**PASSAGE TO READ**
■ ■ ■

Tuesday, April 16, 2013

16. I Choose ...

Do you know how you'd respond if you were told you had breast cancer? Over the past four years, I've heard answers that cover the spectrum:

• No question, cut 'em off! And no reconstruction! I don't need boobs to be a woman!
• No question, cut 'em off but I must have immediate reconstruction!
• I'd like to save as much of my breast(s) as possible, so maybe just lumpectomy?
• Lumpectomy and radiation
• I have no idea ... what do you think I should do?
• Am I going to die? Will I lose my hair?

Regrettably, the notion that I would ever be confronted with such a question never entered my mind. Hell, I was 34 years old and was just getting used to gray hair and bones that cracked in the morning. Breast cancer - any cancer - was something that just wasn't on my personal radar. That was for older folks to worry about. I wasn't even due for a mammogram (according to national healthcare professionals' recommendations) for another sixteen years or so. So, when the reality of breast cancer came about, I did what the doctors "recommended" ... we've covered that already, though. Now, I'll tell you what I should have done and what the doctors should have counseled me to have done. Emphasis on the words should have ...

■ ■ ■

**WORK ORDER**
Reproduce word for word the part of the blog post that starts at the words "Do you know" and ends after the words "I should do?".

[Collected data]
■ ■ ■

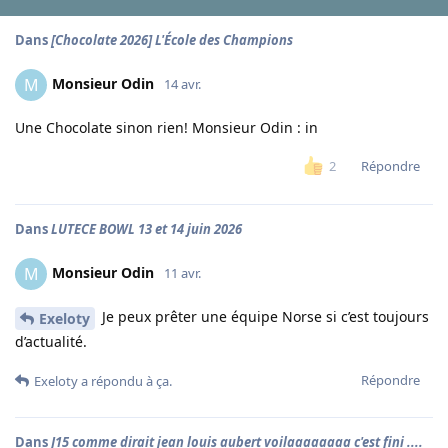
Dans
[Chocolate 2026] L'École des Champions
Monsieur Odin
M
14 avr.
Une Chocolate sinon rien! Monsieur Odin : in
Répondre
2
Dans
LUTECE BOWL 13 et 14 juin 2026
Monsieur Odin
M
11 avr.
Je peux prêter une équipe Norse si c’est toujours
Exeloty
d’actualité.
Répondre
Exeloty
a répondu à ça.
Dans
J15 comme dirait jean louis aubert voilaaaaaaaa c'est fini ....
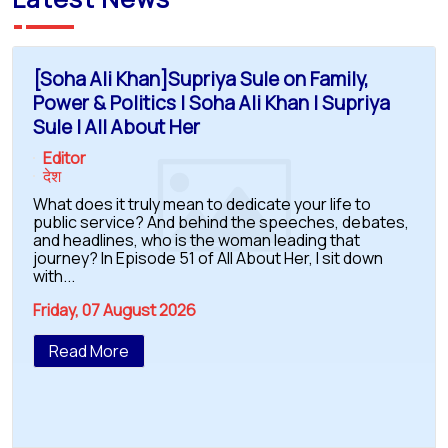
[Soha Ali Khan]Supriya Sule on Family,
Power & Politics | Soha Ali Khan | Supriya
Sule | All About Her
Editor
देश
What does it truly mean to dedicate your life to
public service? And behind the speeches, debates,
and headlines, who is the woman leading that
journey? In Episode 51 of All About Her, I sit down
with...
Friday, 07 August 2026
Read More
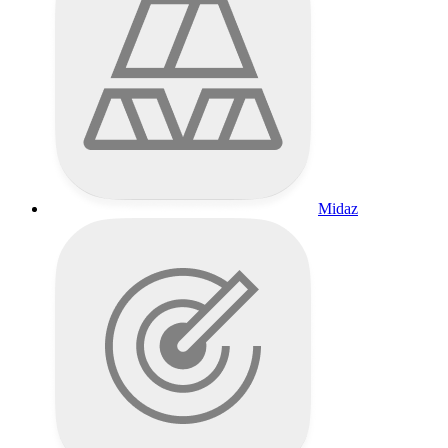
Midaz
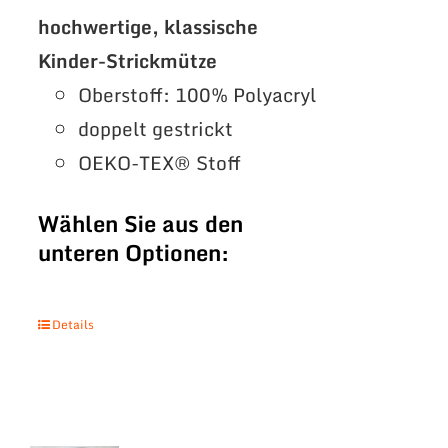
hochwertige, klassische
Kinder-Strickmütze
Oberstoff: 100% Polyacryl
doppelt gestrickt
OEKO-TEX® Stoff
Wählen Sie aus den
unteren Optionen:
Details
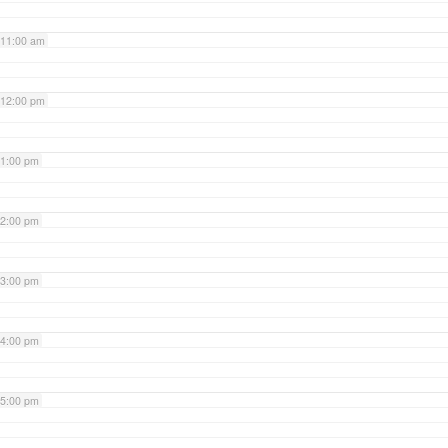
11:00 am
12:00 pm
1:00 pm
2:00 pm
3:00 pm
4:00 pm
5:00 pm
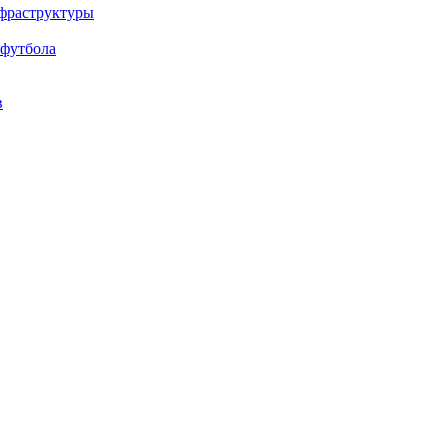
нфраструктуры
 футбола
в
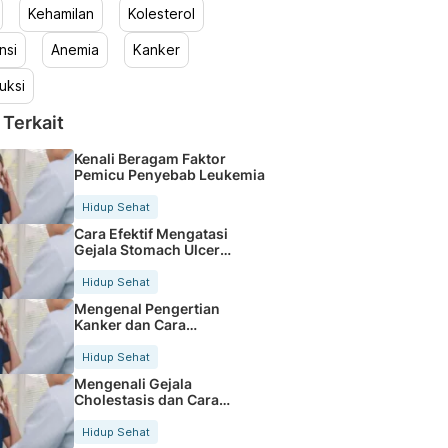
Kehamilan
Kolesterol
nsi
Anemia
Kanker
uksi
 Terkait
Kenali Beragam Faktor
Pemicu Penyebab Leukemia
Hidup Sehat
Cara Efektif Mengatasi
Gejala Stomach Ulcer
dengan Mudah
Hidup Sehat
Mengenal Pengertian
Kanker dan Cara
Pencegahannya Sejak Dini
Hidup Sehat
Mengenali Gejala
Cholestasis dan Cara
Mengatasinya dengan Tepat
Hidup Sehat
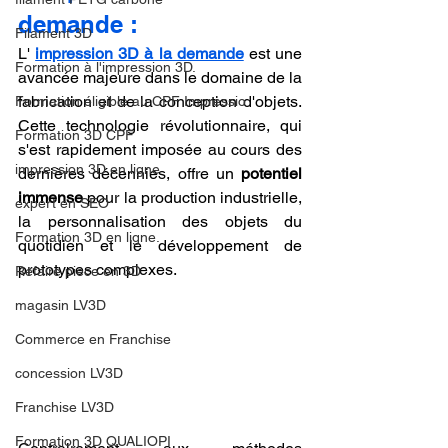
demande : 
Filament 3D
L' 
impression 3D à la demande
 est une 
Formation à l'impression 3D.
avancée majeure dans le domaine de la 
fabrication et de la conception d'objets. 
Formation éligible au CPF Impressio
Cette technologie révolutionnaire, qui 
Formation 3D CPF
s'est rapidement imposée au cours des 
impression 3D en ligne
dernières décennies, offre un 
potentiel 
immense
 pour la production industrielle, 
expert en SEO
la personnalisation des objets du 
Formation 3D en ligne.
quotidien et le développement de 
prototypes complexes.
Refaire piece en 3D
magasin LV3D
Commerce en Franchise
concession LV3D
Franchise LV3D
Formation 3D QUALIOPI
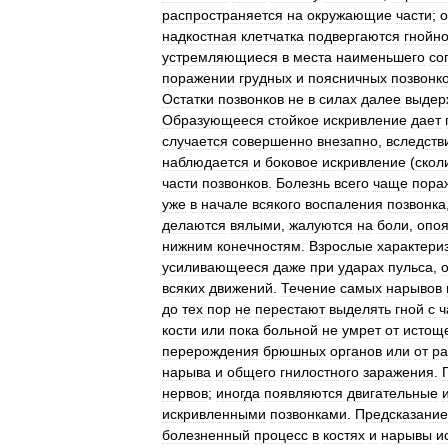
распространяется
на
окружающие
части
;
о
надкостная
клетчатка
подвергаются
гнойн
устремляющиеся
в
места
наименьшего
со
поражении
грудных
и
поясничных
позвонк
Остатки
позвонков
не
в
силах
далее
выдер
Образующееся
стойкое
искривление
дает
случается
совершенно
внезапно
,
вследств
наблюдается
и
боковое
искривление
(
скол
части
позвонков
.
Болезнь
всего
чаще
пора
уже
в
начале
всякого
воспаления
позвонка
делаются
вялыми
,
жалуются
на
боли
,
опо
нижним
конечностям
.
Взрослые
характери
усиливающееся
даже
при
ударах
пульса
,
всяких
движений
.
Течение
самых
нарывов
до
тех
пор
не
перестают
выделять
гной
с
ч
кости
или
пока
больной
не
умрет
от
истощ
перерождения
брюшных
органов
или
от
ра
нарыва
и
общего
гнилостного
заражения
.
нервов
;
иногда
появляются
двигательные
искривленными
позвонками
.
Предсказание
болезненный
процесс
в
костях
и
нарывы
и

■ ■ ■

**REPLY TO THE EXERCISE**
Do you know how you'd respond if you were told you had breast cancer? Over the past four years, I've heard answers that cover the spectrum:

• No question, cut 'em off! And no reconstruction! I don't need boobs to be a woman!
• No question, cut 'em off but I must have immediate reconstruction!
• I'd like to save as much of my breast(s) as possible, so maybe just lumpectomy?
• Lumpectomy and radiation
• I have no idea ... what do you think I should do?